「小さい頃の思い出は?」

生きていると、誰でも一度は聞かれたことがあるであろう言葉だが、私はいつも「ほとんど、お父さんとの思い出ばかりだな」と答える。……本当は“お父さん”ではなく、“やっちゃん”と呼んでいることは、親しい友達以外には秘密である。

私が低学年の頃に父と母が離婚し、やっちゃんと始まった二人暮らし

私の家では、物心ついた頃から家族全員がニックネームで呼びあっていて、私もそれが自然で、何なら他の家族にはない特別感があって、私の家族の好きな部分でもある。

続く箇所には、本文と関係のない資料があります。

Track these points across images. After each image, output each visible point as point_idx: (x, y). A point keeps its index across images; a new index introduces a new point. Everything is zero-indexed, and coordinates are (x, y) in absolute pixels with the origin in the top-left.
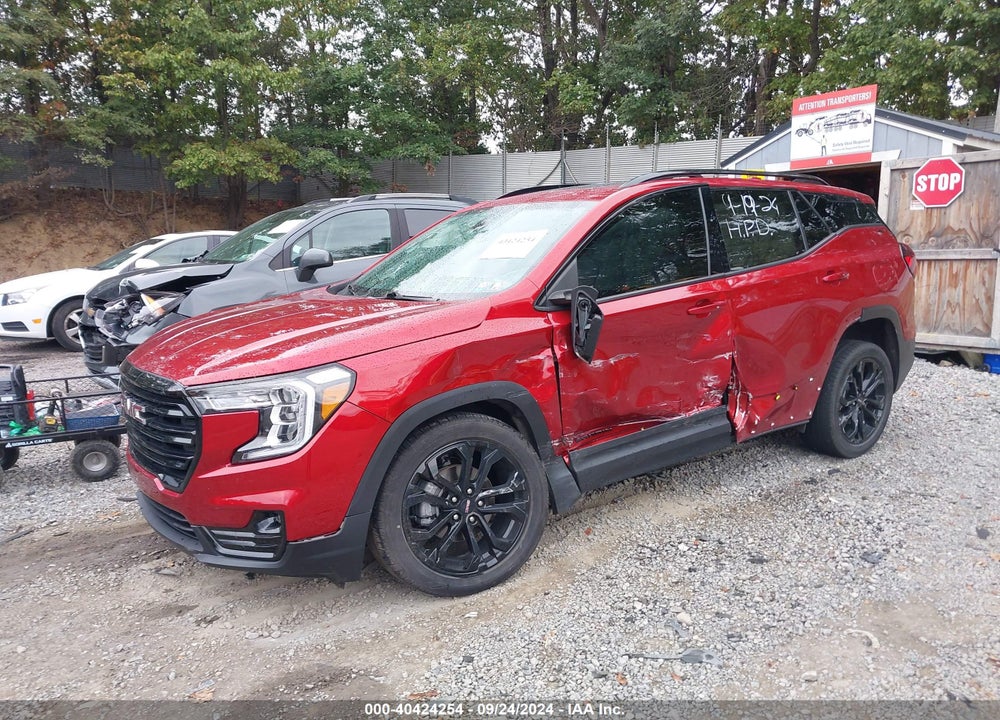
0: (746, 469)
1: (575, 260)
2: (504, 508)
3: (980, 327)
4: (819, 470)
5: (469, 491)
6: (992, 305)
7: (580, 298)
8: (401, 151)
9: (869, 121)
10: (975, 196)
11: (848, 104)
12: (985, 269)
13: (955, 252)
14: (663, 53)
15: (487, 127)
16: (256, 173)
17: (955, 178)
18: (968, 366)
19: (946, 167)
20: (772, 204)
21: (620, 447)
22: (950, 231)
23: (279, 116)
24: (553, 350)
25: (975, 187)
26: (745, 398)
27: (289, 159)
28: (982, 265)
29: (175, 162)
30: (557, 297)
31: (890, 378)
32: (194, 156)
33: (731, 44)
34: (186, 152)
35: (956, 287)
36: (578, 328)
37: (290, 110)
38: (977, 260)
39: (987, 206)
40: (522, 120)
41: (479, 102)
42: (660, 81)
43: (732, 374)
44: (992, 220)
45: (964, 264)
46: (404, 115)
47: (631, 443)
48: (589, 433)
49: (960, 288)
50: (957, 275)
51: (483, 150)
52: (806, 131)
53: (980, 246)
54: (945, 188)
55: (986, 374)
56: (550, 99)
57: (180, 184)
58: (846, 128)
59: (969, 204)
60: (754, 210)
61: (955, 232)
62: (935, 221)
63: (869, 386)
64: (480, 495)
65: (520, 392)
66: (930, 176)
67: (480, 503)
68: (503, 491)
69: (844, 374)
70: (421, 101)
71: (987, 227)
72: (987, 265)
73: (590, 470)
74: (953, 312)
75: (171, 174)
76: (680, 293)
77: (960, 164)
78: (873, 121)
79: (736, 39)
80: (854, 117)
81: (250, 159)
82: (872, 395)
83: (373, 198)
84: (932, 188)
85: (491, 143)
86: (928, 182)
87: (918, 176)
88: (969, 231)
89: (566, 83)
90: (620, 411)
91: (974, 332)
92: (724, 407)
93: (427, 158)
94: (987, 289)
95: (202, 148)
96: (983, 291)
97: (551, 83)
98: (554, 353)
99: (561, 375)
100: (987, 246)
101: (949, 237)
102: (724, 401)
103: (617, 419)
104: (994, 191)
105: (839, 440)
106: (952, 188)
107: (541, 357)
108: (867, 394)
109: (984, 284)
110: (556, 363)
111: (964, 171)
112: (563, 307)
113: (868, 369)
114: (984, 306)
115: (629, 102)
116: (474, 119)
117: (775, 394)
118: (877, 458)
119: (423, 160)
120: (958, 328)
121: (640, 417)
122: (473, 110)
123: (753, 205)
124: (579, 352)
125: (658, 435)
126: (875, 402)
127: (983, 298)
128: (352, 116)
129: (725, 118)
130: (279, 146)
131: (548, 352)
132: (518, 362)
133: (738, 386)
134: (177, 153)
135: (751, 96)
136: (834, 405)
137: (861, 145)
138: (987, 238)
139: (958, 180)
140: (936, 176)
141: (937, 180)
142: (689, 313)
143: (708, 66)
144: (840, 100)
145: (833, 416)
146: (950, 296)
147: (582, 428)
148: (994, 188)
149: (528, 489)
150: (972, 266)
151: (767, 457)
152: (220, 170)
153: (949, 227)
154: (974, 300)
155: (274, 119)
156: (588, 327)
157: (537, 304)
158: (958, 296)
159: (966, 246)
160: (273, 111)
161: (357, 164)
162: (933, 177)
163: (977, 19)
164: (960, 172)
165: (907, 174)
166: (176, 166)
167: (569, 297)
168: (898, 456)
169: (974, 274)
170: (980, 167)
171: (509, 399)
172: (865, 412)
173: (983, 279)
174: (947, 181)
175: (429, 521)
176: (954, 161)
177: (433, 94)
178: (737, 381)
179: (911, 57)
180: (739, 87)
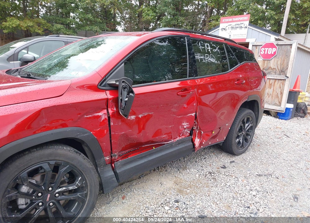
0: (197, 160)
1: (123, 64)
2: (72, 197)
3: (277, 103)
4: (226, 161)
5: (50, 189)
6: (282, 96)
7: (123, 84)
8: (87, 28)
9: (246, 27)
10: (280, 57)
11: (240, 21)
12: (281, 83)
13: (272, 76)
14: (177, 4)
15: (119, 24)
16: (34, 30)
17: (274, 50)
18: (272, 116)
19: (271, 45)
20: (217, 49)
21: (142, 158)
22: (271, 69)
23: (46, 12)
24: (108, 110)
25: (280, 54)
26: (200, 133)
27: (47, 27)
28: (280, 81)
29: (3, 23)
30: (111, 82)
31: (255, 124)
32: (11, 22)
33: (199, 4)
34: (8, 20)
35: (270, 89)
36: (121, 100)
37: (50, 10)
38: (279, 79)
39: (284, 61)
40: (130, 22)
41: (117, 15)
42: (176, 13)
43: (195, 123)
44: (285, 66)
45: (274, 80)
46: (90, 16)
47: (147, 155)
48: (127, 151)
49: (272, 88)
50: (271, 84)
51: (117, 31)
52: (224, 29)
53: (280, 75)
54: (270, 53)
55: (278, 119)
56: (140, 15)
57: (5, 31)
58: (238, 29)
59: (278, 59)
60: (210, 50)
61: (272, 69)
62: (265, 65)
63: (247, 127)
64: (57, 191)
65: (86, 133)
66: (265, 49)
67: (57, 195)
68: (71, 188)
69: (239, 123)
70: (97, 12)
71: (283, 68)
72: (282, 81)
73: (125, 171)
74: (269, 97)
75: (2, 27)
76: (175, 85)
77: (276, 45)
78: (247, 28)
79: (200, 3)
80: (241, 25)
81: (32, 25)
82: (248, 131)
83: (58, 36)
84: (266, 53)
85: (119, 28)
86: (265, 51)
87: (261, 48)
88: (277, 69)
89: (145, 10)
90: (143, 140)
91: (275, 104)
92: (190, 137)
93: (96, 31)
94: (281, 90)
95: (14, 19)
96: (280, 90)
97: (140, 10)
98: (108, 112)
99: (112, 124)
100: (283, 74)
101: (270, 71)
102: (191, 134)
103: (142, 144)
104: (287, 56)
105: (235, 148)
106: (273, 53)
107: (100, 114)
108: (246, 130)
109: (280, 88)
110: (109, 118)
111: (277, 48)
112: (114, 88)
113: (248, 120)
114: (280, 96)
115: (166, 19)
116: (115, 21)
117: (212, 131)
118: (248, 155)
119: (95, 32)
120: (270, 102)
121: (153, 142)
122: (114, 17)
123: (209, 48)
124: (121, 112)
125: (161, 151)
126: (249, 133)
127: (279, 93)
128: (72, 14)
129: (196, 27)
130: (43, 21)
131: (105, 111)
132: (86, 116)
133: (197, 128)
134: (5, 20)
135: (204, 21)
136: (235, 135)
137: (243, 36)
138: (283, 72)
139: (275, 51)
140: (268, 49)
141: (268, 50)
142: (178, 95)
143: (191, 11)
144: (237, 19)
145: (234, 139)
146: (268, 91)
147: (124, 149)
148: (287, 54)
149: (87, 186)
150: (277, 81)
151: (205, 154)
152: (20, 28)
153: (270, 67)
154: (276, 94)
155: (44, 13)
156: (127, 99)
157: (100, 85)
158: (271, 91)
159: (276, 74)
160: (44, 10)
161: (72, 31)
162: (266, 49)
163: (276, 2)
164: (276, 48)
165: (257, 47)
166: (4, 24)
167: (118, 83)
168: (255, 154)
169: (277, 84)
170: (283, 46)
171: (78, 137)
172: (245, 137)
173: (280, 86)
174: (271, 51)
175: (24, 206)
176: (274, 43)
177: (101, 10)
178: (197, 126)
179: (256, 12)
180: (200, 18)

そんな私の両親が離婚を決意したのが、私が小学生低学年の頃。今後の進学や生活費など経済的なこともあり、私は父親側について一緒に暮らすことになった。

突然二人で始まった生活に最初は戸惑ったが、やっちゃんは髪を結った経験もないのに、見よう見まねで私の髪を結ってくれたり、寝起きで文句ばかりの私に毎朝様々な朝食を準備してくれたりした。

特に嬉しかったのは、週末になるとやっちゃんが私を楽しませるために仕事で疲れている体に鞭打って、必ず「今日はどこ行こうか?」と色んなところに連れて行ってくれたことだ。だからか私は、学校で友達と話す夏休みの思い出も、旅行ではなくやっちゃんとの時間だったことに誇りを持っていた。

中学生から高校生の頃は吹奏楽の楽しさに没頭し、父も練習がきついと嘆く私を優しく見守り応援してくれていた。この頃から、外では「お父さん」と呼ぶようになった。

社会人になってからも、私が挑戦したいことがあれば応援してくれる父

大学を卒業し、社会人になってからも、私が挑戦したいことがあれば「やってみなさい」と応援してくれる父。

最近は私の仕事が忙しく、週末も友人との時間を優先してしまっているせいで、ゆっくり父と話す時間が取れておらず、帰宅しても朝が早い父は就寝し、私が起床する頃には既に家を出ているということが増えた。どんなに遅く帰っても玄関の灯りはつけたままで、湯船もためてくれている。

たまに話せる時には私の仕事の話ばかりで、父は静かに聞いているだけの一方的な会話になってしまっている。私以上に疲れているということもわかっているのに……。

そんな父に、実は伝えたいこと。それでもやっぱり、私は小学生の頃、家族皆で毎年旅行に行く家族に憧れがあったし、やっちゃんと二人で行くレストランも周りを気にして、少し恥ずかしいと思ったりもしていました。

私の幸せを第一に考えてくれた父を、私が絶対に幸せにするからね!

でも、いつも自分の幸せよりも私の幸せを第一に考えてくれていたやっちゃんを、今度は私が絶対に幸せにしたいと思ってます。私が遠出してお土産を買って帰ると、「お父さんのことなんて考えなくていいのに」というやっちゃんにお土産なんかじゃ賄えないほど、毎日本当に感謝しています。

最近は忙しくてゆっくり話ができていないけど、美味しいものを食べると「やっちゃんにも食べさせたい」って思うし、一緒に行きたいところも、知って欲しいものもまだまだたくさんあるんだよ。

そんな父もあと1年で定年を迎える。私にできることは少ないけれど、家族のために自分を犠牲にしていた父が願うことは、一つでも多く叶えてあげたいと思う。

いつも本当にありがとう。伝えられないくらいの感謝を込めて……父に実は伝えたいこと。